Looking at where Detroit Pistons youngster Stanley Johnson has struggled this season.
Even though he wasn’t expected to take a major role right away, it’s tough to argue that Stanley Johnson’s second year with the Detroit Pistons has been anything but disappointing.
Coming out of the University of Arizona after just one collegiate season, Johnson’s scouting report described a player with an NBA-ready body and defensive acumen, but also one who would need major work on his offensive game and jump shot to produce at the highest level.
The 2015 eighth overall pick put forth an understandably raw rookie year, with per-game averages of 8.1 points, 4.2 rebounds, and 1.6 assists in 23.1 minutes per game. Of course, Johnson’s weaknesses shone through as well, shooting just 38 percent from the field and 31 percent from three. As he was just 19 years old at the time, the general consensus was that patience would be needed as the young wing took steps to improve his game.
Fast forward to today, and patience is wearing thin.
Johnson’s basic numbers are down to 3.7 points, 2.1 rebounds, and 1.1 assists per game, while his minutes have also decreased to 14.6 per contest. Given that he faces virtually the same competition for minutes as he did last season, the reduction in playing time becomes even more indicative of struggle on Johnson’s part.
The Pistons haven’t added any talent to their depth chart that would take minutes away from Johnson. In fact, his main competition in Reggie Bullock has appeared in just four games this year due to injuries, so there could be even less court time available going forward.
Although his reputation as a lockdown defender might lead you to believe that Johnson would have an immediate impact on the point-preventing end, he actually had a fairly average rookie season, posting a negligible box plus-minus and a defensive rating of 106 very close to the team’s overall mark of 105.5.
This season, however, Johnson’s defense has improved to where it can be considered an asset to his team. Among small forwards, he ranks 23rd in ESPN’s Defensive Real Plus-Minus with 0.55, up from -0.78 last season. Within six feet of the basket, opponents are shooting just 40 percent against Johnson, a whopping 20-point difference from their usual split at that distance.
At 6’7” and 245 pounds, the sophomore has the size and strength to defend from 2-to-4, with the ability to function as a small-ball power forward if needed.
Much of defense at the NBA level is mental, so Johnson’s performance combined with his lack of experience so far means his ceiling in this area is high. On the offensive side of things, there hasn’t been as much, if any, improvement. The main knock on Johnson’s game has always been his lack of outside shooting ability, and even with an offseason to work, his percentages haven’t gone up. Stanley shoots just 27 percent from behind the arc and only 29 percent on catch-and-shoot threes. On “wide open” attempts from deep (no defender within six feet), he hits just 25.9 percent of his attempts. His form has no visible hitch, so it looks as if simple repetition and gym time could bring the numbers up.

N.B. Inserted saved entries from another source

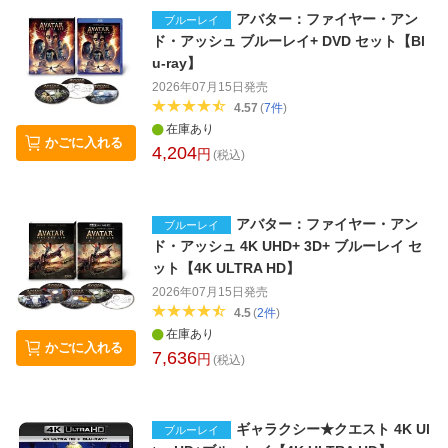
アバター：ファイヤー・アン
ブルーレイ
ド・アッシュ ブルーレイ+ DVD セット【Bl
u-ray】
2026年07月15日
発売
4.57
(
7
件
)
在庫あり
かごに入れる
4,204
円
(税込)
アバター：ファイヤー・アン
ブルーレイ
ド・アッシュ 4K UHD+ 3D+ ブルーレイ セ
ット【4K ULTRA HD】
2026年07月15日
発売
4.5
(
2
件
)
在庫あり
かごに入れる
7,636
円
(税込)
ギャラクシー★クエスト 4K Ul
ブルーレイ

Putting his jumper troubles aside, most of Johnson’s offense comes around the hoop, where he shoots an average 53 percent. Despite not being a great passer or possessing exceptional ball handling skills, Johnson does rank in the 70th percentile of pick-and-roll orchestrators at 0.9 points per possession.

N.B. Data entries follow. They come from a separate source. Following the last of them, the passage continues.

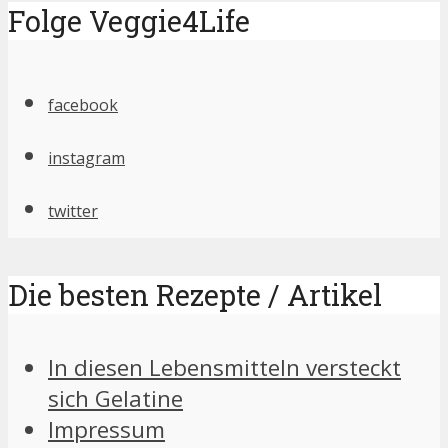
Folge Veggie4Life
facebook
instagram
twitter
Die besten Rezepte / Artikel
In diesen Lebensmitteln versteckt
sich Gelatine
Impressum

Altogether, Johnson’s game is still an overall negative for the Pistons; his net rating of -5.0 puts him fourth-lowest on the roster and the team scores 6.5 more points per 100 possessions when he’s off the floor. More concerning than his production, or lack thereof, has been Johnson’s dynamic with Pistons coach Stan Van Gundy. SVG and Johnson have clashed at times this season due to the player’s supposed work ethic issues - a dispute most likely centered around the reduction in playing time. Johnson’s game will need work, but he must ensure that he is trusted by his teammates and coaching staff if he has any hope of making it in the NBA.
With just 104 career games under his belt, Stanley Johnson has ample time to turn himself into a valued asset for his team. For now, though, things don’t look good.